• REQUIRED TASKS:
a) In the dog sport forum thread, what score range did the dog reach when taught without any helper work besides its owner's?
b) Write the next part of the dog sport forum thread, picking up right after its last line.

• DOCUMENT TEXT:
###

Dominic D'Ambrosio said:


> Pretty good for sport. I know a fella who taught his own dog the whole routine without any helper work other than his own and scored in the 290's. Just goes to show you.


This is true Mike. He was a borderline decent handler and helper, nothing exceptional but he made it look easy. I would do it too but there is nothing in it for me but to much wasted time.


----------



## will fernandez (May 17, 2006)

Dominic D'Ambrosio said:


> Pretty good for sport. I know a fella who taught his own dog the whole routine without any helper work other than his own and scored in the 290's. Just goes to show you.


 Kinda reminds me of Chris Smith


----------



## James Idi (Apr 19, 2009)

> I'll share the eye bleach if anyone else needs it.


/raises hand....


----------



## Jim Nash (Mar 30, 2006)

will fernandez said:


> Kinda reminds me of Chris Smith


So far from the folks I've talked to here . Felacio is the odds on favorite for being Dom , with Smith coming in a close second . 

Maybe we should start a poll .


----------



## Dominic D'Ambrosio (Jan 24, 2011)

Jim Nash said:


> Maybe we should start a poll .


who likes turtleS poll? I like you Jimbo. Pm me anytime


----------



## Jim Nash (Mar 30, 2006)

Dominic D'Ambrosio said:


> who likes turtleS poll? I like you Jimbo. Pm me anytime


http://www.youtube.com/watch?v=d51FaknDwzA&feature=related


----------



## John-Ashley Hill (Jan 5, 2011)

###

(Dataset excerpts)
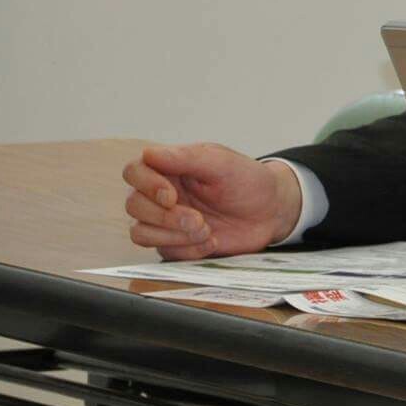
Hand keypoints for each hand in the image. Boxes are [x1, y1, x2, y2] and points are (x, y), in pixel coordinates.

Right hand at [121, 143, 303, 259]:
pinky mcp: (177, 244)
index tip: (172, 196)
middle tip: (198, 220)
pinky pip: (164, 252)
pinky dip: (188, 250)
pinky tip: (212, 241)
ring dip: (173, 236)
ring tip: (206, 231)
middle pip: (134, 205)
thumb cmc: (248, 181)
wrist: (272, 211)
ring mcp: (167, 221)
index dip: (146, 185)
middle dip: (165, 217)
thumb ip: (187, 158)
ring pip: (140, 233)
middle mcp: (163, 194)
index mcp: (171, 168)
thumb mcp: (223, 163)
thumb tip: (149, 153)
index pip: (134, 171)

###

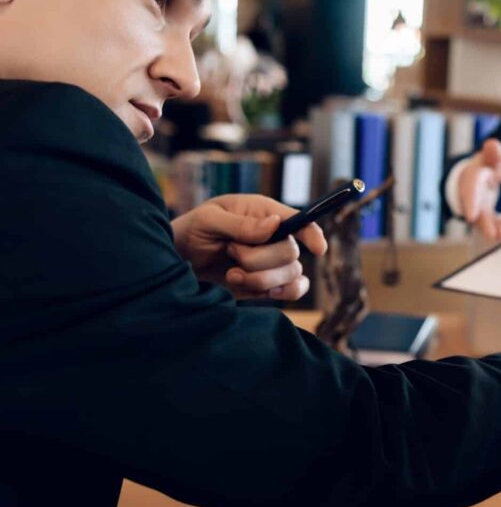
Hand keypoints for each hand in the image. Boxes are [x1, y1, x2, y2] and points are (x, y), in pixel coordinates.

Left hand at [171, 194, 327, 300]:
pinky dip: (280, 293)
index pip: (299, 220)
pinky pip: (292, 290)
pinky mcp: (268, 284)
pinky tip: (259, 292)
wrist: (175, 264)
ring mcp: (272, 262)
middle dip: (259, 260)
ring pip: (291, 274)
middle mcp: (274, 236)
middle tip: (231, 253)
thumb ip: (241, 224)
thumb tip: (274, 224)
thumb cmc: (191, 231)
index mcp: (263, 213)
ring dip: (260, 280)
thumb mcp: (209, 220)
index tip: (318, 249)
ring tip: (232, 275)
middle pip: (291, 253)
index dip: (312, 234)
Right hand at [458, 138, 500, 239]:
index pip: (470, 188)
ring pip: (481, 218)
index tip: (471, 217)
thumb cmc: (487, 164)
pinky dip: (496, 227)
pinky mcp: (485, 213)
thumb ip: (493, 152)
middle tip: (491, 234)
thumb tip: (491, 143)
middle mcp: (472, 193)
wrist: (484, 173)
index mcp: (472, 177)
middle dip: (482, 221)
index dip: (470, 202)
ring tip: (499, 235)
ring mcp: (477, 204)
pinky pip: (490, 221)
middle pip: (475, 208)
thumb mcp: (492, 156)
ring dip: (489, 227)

###

• ANSWERS FOR THE EXERCISE:
a) The 290's.

b)
Jim Nash said:


> http://www.youtube.com/watch?v=d51FaknDwzA&feature=related


HAHAHAHA! Haven't seen that video in a while! Dom, you stand up for yourself thats great! Seems like there are enough personalities on here that you gotta be able to stick up for yourself. But the video told you what you were gonna see before you"wasted your time watching it." I wasnt pissed to see two dogs playing in the snow because I can read, so with all the people on here just waiting to s**t talk, why start with the poster of the vid, who from what I've seen doesn't seem to be one of them?


----------



## Dominic D'Ambrosio (Jan 24, 2011)

John-Ashley Hill said:


> HAHAHAHA! Haven't seen that video in a while! Dom, you stand up for yourself thats great! Seems like there are enough personalities on here that you gotta be able to stick up for yourself. But the video told you what you were gonna see before you"wasted your time watching it." I wasnt pissed to see two dogs playing in the snow because I can read, so with all the people on here just waiting to s**t talk, why start with the poster of the vid, who from what I've seen doesn't seem to be one of them?


Your right, I'm usually pretty subdued but they dragged me down to their level and beat me with experience.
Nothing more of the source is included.